I have been in a serious car accident, and it’s certainly not a series of events I like to visit every day, because it’s an unpleasant, spine shaking awareness. But, if you will indulge me, I remember the moment before the car collided as being so inevitably horrible, that my entire body went limp. I also remember the swarm of fire, very slowly, burning through me, as I realized in the aftermath – at the end of the brief skidding, that I was still alive. That fire was the fire of pain, and it was just insufficient to overwhelm me, so I remained conscious throughout.
Surviving a car accident is a useful lesson. It is just one situation where we may come to think of a simple machine, a car, as a deadly instrument. For about 1 month I was not comfortable being in one. Because, after all, being in one had nearly killed me. But I got over it, and now I can drive around in a car without dwelling on the fact that driving presents a daily opportunity to quickly and easily be killed, or to kill other people or animals close to the road.
Religion seems to make death into a metaphor. When we think of death we imagine angels, and heaven, and some or other benign city with paved roads. I remember after my mother died, I had a hard time imagining her in some sky city, because I knew for a fact where her body was. I also had a hard time imagining that one hour, five days, a year after her death, she was somewhere else, singing songs. At least in terms of those who temporarily survive – those left behind after those around us die – death is permanent. People will scoff and excavate fragments out of a newspaper, talking about a tunnel of light, but I have to say, when my knee was gutted to resemble a volcano in my car accident, I also felt a fire. It’s not an experience I would choose to repeat. I’d rather choose life.
Meanwhile, I wonder. If more human beings did not believe in the afterlife, would we not value our lives a great deal more, and live in a way that demonstrated an effort to savour each moment, to protect, celebrate and respect and love each other? I believe that the collective view of a ‘second life’ (supposedly better than this one, where we are rewarded by a King for all our sacrifices) means we waste our first life, and we rationalize not facing the issues we need to face, we rationalize our fears for not participating in something, based on the idea that we will be rewarded.

In High School some of the kids came up with this mantra: what if you die before you’ve had sex? The thinking went on that surely as soon as you’re capable of it; you should make the most of it, because soon you might be dead. It’s a simple statement, worth considering. What if you die before you’ve ________? Fill in the blank yourself.
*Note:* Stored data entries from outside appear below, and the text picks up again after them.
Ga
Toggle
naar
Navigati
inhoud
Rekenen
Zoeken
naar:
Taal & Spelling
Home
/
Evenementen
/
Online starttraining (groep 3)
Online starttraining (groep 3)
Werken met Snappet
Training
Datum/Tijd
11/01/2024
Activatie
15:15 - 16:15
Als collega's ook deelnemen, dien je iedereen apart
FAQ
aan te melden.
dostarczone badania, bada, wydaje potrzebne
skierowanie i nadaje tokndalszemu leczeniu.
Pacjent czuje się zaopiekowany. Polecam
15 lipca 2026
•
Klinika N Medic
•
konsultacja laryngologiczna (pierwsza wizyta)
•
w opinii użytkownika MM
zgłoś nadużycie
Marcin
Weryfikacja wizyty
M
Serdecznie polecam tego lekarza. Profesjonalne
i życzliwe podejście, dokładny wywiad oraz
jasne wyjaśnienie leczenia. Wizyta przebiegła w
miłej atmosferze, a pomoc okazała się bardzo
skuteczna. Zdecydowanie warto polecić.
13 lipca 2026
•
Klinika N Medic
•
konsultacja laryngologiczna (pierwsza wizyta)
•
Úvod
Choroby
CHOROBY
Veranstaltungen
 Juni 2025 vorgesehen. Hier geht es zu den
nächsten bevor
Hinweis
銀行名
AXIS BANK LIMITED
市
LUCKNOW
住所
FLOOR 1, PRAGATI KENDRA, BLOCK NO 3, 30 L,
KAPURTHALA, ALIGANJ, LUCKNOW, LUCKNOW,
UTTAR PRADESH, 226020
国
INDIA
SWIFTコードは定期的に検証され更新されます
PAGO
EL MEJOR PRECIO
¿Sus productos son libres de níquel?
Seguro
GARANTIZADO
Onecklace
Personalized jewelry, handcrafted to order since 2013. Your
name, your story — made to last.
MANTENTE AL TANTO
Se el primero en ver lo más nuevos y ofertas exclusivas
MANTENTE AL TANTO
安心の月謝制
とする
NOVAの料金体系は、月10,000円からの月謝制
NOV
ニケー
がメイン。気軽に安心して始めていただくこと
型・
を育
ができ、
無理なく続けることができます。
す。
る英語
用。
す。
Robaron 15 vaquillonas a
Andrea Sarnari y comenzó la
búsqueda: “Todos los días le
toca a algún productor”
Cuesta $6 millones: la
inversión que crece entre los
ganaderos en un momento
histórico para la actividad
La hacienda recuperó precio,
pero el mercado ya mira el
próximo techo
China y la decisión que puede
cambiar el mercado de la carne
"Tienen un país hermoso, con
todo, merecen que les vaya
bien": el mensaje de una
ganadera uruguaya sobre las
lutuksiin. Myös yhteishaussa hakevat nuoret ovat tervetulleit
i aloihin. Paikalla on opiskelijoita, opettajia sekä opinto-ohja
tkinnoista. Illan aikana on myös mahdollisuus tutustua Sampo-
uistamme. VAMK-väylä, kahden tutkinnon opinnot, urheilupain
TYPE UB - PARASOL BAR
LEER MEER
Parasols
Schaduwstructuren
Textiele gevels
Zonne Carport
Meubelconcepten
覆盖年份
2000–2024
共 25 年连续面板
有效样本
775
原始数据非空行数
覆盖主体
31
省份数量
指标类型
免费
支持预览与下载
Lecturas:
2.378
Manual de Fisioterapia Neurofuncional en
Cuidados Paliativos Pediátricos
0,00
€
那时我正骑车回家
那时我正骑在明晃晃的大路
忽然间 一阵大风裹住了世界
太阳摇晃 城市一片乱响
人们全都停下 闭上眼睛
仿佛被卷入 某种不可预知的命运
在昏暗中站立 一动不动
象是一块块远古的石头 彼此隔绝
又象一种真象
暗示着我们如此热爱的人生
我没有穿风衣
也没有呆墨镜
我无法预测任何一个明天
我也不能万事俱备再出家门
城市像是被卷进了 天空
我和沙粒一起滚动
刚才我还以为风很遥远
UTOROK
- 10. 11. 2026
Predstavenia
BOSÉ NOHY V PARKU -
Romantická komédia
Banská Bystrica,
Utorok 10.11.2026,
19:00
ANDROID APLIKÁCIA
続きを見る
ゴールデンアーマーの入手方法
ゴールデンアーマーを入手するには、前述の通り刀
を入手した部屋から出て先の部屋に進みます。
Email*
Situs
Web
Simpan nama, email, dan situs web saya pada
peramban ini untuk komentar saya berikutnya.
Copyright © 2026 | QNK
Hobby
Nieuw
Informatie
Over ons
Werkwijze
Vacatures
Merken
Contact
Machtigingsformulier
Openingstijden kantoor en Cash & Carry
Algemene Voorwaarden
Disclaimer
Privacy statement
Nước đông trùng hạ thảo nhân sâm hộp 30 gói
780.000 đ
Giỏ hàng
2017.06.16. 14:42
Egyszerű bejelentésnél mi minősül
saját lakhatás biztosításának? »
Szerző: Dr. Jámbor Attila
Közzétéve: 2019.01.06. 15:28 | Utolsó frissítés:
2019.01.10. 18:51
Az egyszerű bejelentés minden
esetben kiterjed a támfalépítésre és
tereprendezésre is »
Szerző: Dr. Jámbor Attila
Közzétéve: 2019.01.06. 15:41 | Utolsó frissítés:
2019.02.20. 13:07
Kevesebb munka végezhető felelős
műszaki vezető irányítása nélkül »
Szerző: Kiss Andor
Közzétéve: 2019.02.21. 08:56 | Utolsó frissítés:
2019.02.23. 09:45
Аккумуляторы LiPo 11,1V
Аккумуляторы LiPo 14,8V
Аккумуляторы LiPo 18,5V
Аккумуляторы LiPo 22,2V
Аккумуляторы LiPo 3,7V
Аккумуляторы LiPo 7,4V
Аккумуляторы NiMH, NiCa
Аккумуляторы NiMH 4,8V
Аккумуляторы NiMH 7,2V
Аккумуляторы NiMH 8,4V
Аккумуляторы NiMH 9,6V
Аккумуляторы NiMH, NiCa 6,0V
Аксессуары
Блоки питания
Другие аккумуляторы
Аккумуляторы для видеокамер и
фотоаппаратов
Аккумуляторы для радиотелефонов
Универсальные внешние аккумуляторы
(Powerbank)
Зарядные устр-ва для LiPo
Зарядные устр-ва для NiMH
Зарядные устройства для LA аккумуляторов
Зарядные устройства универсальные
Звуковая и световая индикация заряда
In that question, a great deal of truth and meaning resides. We should not choose, as is the craze with suicide bombers, to die for something. We should live for something. And it is perhaps intelligent to be aware that maybe, just maybe, when we die, we sleep, never to awaken from our sleep. We are, just as we were before we were born: No more in the existence of things. The world continues without us, remembering us for a time, and then, we are no more, not even a memory. With these thoughts, be mindful of your beliefs and the doctrine they’re based on, and be mindful of each precious day that dawns for you.